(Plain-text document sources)
'''

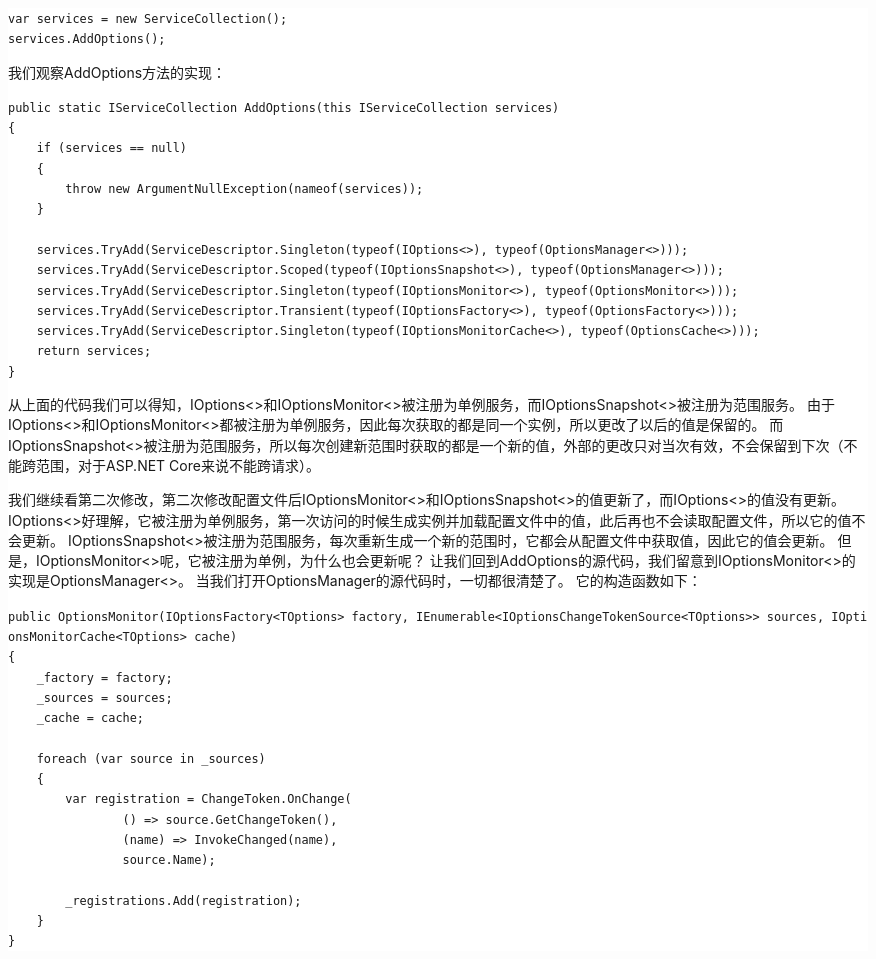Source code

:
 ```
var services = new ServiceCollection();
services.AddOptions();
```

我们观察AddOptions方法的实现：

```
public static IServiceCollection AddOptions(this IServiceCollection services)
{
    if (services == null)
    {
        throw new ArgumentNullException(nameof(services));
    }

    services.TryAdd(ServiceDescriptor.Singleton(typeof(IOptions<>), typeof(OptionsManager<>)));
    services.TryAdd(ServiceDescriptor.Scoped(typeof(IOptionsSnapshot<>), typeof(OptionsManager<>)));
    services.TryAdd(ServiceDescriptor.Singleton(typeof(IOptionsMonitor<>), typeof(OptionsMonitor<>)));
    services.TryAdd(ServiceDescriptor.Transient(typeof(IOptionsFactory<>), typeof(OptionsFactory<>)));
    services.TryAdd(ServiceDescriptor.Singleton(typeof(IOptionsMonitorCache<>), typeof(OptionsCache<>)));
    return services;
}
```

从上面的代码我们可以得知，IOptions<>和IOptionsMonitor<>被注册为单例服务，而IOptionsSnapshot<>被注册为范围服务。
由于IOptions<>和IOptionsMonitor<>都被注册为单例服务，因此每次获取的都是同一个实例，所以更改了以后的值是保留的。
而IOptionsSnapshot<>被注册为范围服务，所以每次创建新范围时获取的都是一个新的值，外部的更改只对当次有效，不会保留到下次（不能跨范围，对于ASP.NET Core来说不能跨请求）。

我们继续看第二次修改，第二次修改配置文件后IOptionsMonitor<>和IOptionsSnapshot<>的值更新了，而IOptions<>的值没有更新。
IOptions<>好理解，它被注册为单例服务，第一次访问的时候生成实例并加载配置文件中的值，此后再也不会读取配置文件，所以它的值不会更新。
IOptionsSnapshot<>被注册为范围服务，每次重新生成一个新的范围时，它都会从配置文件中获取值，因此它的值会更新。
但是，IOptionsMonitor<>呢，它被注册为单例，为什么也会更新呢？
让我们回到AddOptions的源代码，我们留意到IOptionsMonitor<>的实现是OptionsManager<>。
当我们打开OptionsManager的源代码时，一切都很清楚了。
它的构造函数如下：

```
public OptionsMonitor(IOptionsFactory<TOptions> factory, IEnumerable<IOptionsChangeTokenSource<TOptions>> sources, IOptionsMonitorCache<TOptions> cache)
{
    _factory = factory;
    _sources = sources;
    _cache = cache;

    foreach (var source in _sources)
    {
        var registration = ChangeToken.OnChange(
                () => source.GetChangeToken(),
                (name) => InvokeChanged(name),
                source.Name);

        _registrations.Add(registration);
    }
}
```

'''
'''

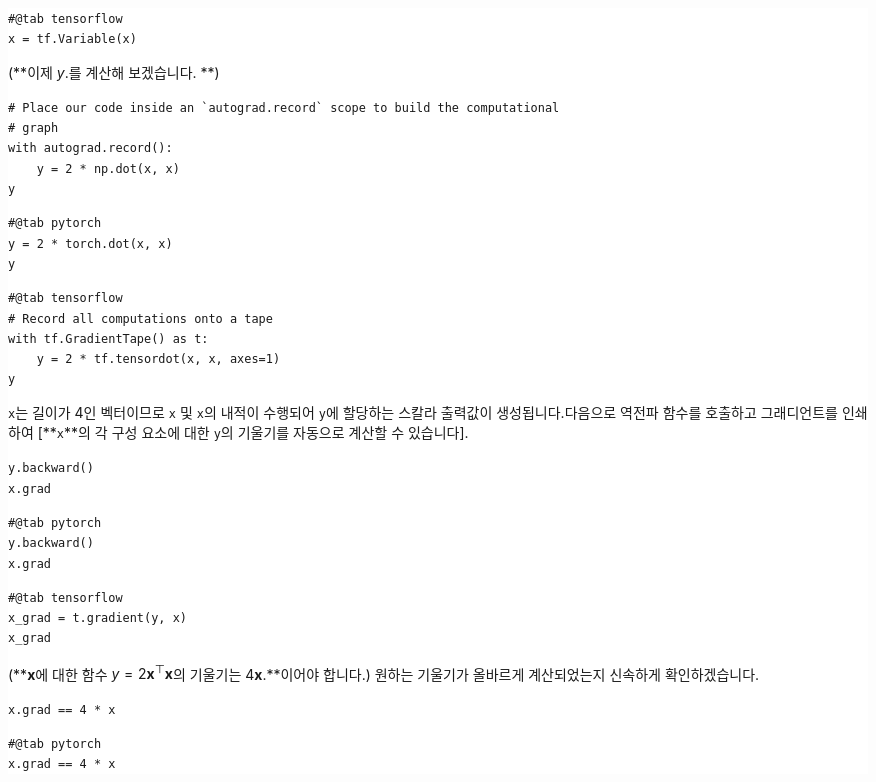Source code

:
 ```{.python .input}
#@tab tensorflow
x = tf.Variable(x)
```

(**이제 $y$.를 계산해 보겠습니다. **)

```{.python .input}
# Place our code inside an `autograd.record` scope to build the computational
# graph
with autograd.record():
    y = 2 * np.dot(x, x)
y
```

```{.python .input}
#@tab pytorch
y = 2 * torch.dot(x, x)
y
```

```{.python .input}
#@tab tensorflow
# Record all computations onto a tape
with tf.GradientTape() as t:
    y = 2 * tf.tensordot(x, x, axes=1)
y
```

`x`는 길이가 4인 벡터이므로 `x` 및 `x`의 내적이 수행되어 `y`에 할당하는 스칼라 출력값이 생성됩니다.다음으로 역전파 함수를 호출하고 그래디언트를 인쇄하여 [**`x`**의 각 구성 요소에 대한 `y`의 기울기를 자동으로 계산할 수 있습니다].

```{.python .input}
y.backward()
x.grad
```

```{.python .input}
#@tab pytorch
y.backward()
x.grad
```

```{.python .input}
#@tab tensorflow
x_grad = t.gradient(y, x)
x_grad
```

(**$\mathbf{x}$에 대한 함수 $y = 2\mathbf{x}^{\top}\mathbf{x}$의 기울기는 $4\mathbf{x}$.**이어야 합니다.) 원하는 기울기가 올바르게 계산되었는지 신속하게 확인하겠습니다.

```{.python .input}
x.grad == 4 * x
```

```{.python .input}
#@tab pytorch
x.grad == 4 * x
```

'''

Task brief: Determine the number of lines in the data that contain "registration" as a word or string, and state only that number.

Answer space: 2